§ **Available records**:

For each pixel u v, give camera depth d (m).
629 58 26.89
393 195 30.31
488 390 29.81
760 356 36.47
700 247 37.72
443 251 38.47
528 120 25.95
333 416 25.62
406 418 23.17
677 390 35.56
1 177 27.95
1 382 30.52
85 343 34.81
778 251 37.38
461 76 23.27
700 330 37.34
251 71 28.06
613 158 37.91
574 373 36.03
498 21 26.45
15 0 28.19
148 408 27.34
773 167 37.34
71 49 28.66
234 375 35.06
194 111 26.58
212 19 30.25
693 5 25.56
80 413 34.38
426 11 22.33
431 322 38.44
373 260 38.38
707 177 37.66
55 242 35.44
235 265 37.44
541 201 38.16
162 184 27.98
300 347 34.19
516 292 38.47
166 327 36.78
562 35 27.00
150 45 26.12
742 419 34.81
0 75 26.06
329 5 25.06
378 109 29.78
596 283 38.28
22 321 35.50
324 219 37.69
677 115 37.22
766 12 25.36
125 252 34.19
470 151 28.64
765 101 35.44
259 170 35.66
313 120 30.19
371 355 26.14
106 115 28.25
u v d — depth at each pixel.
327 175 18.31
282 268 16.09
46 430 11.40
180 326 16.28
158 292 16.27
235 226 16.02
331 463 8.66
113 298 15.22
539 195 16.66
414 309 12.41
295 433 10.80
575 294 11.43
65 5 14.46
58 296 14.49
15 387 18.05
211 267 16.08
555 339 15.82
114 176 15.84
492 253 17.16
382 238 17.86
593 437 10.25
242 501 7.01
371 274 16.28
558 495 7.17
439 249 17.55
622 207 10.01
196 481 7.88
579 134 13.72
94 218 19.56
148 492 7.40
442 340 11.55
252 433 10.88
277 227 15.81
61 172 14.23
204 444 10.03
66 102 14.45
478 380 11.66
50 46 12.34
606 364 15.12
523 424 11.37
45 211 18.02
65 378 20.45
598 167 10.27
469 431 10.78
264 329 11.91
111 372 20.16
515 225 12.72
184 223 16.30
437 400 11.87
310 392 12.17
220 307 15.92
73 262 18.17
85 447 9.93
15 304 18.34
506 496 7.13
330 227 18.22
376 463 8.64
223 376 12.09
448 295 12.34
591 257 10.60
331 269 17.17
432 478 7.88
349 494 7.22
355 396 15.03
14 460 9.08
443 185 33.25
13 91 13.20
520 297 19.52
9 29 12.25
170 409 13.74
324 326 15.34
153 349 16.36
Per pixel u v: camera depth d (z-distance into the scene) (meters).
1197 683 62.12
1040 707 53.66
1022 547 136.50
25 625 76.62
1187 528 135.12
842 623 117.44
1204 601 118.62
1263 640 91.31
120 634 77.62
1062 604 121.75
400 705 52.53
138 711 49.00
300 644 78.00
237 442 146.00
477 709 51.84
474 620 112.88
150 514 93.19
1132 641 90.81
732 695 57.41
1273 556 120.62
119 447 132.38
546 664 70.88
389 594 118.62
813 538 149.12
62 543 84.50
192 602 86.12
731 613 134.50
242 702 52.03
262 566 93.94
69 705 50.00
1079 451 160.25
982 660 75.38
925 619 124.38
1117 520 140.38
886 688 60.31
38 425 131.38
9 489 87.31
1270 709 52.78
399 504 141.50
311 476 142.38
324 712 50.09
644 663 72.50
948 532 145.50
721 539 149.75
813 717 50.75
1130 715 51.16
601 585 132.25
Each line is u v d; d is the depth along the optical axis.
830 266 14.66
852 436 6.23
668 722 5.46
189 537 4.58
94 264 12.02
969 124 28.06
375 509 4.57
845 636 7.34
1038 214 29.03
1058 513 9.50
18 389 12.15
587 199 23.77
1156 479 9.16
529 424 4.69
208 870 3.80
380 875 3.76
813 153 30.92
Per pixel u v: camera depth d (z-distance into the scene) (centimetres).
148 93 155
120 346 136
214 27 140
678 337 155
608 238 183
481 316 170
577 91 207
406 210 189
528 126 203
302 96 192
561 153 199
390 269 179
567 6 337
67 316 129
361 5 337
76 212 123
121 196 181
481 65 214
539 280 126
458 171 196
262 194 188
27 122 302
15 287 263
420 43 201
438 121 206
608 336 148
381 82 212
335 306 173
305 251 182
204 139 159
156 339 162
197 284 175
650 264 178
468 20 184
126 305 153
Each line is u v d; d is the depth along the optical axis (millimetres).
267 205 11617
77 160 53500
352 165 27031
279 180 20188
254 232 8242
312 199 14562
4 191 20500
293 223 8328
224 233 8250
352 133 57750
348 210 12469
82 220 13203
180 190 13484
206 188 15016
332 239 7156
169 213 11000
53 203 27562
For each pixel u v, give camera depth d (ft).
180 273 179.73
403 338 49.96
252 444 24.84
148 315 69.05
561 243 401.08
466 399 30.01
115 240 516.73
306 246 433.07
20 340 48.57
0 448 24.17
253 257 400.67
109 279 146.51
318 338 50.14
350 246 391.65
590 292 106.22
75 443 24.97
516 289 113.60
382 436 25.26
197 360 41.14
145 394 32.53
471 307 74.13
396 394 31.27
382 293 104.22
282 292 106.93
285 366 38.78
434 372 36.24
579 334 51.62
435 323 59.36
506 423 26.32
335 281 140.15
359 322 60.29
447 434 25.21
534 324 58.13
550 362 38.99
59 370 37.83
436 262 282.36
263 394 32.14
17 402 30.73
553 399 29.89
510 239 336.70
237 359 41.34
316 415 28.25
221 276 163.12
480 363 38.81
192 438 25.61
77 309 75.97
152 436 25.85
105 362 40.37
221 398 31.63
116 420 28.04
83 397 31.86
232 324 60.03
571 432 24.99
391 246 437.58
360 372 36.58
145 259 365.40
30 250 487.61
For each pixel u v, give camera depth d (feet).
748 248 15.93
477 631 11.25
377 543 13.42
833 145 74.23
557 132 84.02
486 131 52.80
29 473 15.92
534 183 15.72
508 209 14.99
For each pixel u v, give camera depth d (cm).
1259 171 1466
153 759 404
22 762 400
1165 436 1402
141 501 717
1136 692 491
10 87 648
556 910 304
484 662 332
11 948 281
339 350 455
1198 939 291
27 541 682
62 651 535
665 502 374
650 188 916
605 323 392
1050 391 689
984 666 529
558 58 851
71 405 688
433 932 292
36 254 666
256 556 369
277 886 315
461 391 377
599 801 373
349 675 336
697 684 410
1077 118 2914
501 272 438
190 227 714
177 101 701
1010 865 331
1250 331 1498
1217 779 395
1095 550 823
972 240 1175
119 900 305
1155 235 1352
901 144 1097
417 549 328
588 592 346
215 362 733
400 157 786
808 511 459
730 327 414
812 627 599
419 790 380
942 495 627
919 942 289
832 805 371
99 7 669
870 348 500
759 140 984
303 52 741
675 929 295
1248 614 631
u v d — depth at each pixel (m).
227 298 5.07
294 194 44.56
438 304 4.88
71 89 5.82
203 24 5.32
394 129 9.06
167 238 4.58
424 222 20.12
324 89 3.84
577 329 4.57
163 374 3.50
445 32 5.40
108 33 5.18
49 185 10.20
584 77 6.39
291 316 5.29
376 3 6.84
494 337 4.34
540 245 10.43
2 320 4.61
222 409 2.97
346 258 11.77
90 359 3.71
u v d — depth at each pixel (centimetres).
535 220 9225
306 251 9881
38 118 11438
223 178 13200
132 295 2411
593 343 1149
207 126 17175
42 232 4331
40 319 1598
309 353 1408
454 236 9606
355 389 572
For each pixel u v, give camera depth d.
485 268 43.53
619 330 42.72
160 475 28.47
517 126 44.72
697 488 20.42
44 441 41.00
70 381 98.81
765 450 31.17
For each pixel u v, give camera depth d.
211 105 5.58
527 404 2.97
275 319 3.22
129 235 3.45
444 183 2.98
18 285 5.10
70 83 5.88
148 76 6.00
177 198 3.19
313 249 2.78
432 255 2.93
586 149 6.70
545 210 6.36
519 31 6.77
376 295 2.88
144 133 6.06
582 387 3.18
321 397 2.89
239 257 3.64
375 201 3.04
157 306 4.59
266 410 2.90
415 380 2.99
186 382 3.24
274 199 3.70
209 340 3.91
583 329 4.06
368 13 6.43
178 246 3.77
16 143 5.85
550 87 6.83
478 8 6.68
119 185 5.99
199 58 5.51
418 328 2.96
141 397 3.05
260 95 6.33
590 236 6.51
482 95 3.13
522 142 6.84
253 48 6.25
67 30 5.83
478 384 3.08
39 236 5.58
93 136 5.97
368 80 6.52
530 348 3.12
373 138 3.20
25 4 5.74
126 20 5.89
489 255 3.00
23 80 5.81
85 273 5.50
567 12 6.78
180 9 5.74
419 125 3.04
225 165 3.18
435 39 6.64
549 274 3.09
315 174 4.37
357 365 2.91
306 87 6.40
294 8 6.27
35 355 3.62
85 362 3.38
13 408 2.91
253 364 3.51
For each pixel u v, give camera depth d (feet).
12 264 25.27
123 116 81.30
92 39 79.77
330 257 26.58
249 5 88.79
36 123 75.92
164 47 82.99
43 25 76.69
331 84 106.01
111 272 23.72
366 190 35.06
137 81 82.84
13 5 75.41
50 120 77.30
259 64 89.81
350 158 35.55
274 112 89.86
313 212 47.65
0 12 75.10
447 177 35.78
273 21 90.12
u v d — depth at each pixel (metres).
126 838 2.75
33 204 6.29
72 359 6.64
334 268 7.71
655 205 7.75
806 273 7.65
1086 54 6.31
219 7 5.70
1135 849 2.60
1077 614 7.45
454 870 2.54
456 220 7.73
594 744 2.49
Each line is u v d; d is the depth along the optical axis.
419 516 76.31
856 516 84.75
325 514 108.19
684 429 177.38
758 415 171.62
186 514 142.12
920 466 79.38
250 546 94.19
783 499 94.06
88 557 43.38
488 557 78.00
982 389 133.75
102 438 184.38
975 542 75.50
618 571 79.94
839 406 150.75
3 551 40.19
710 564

§ **The problem**:
Which lines above hold the string "camera"? Show each of them.

§ **Answer section**:
For each pixel u v, give camera depth d (m).
Per pixel u v: camera depth d (z-distance into the scene) (meters).
Per pixel u v: camera depth d (z-distance into the scene) (centimetres).
For each pixel u v, give camera depth d (ft).
For each pixel u v, give camera depth d (feet).
For each pixel u v, give camera depth d (cm).
For each pixel u v, give camera depth d.
For each pixel u v, give camera depth d.
For each pixel u v, give camera depth d (feet).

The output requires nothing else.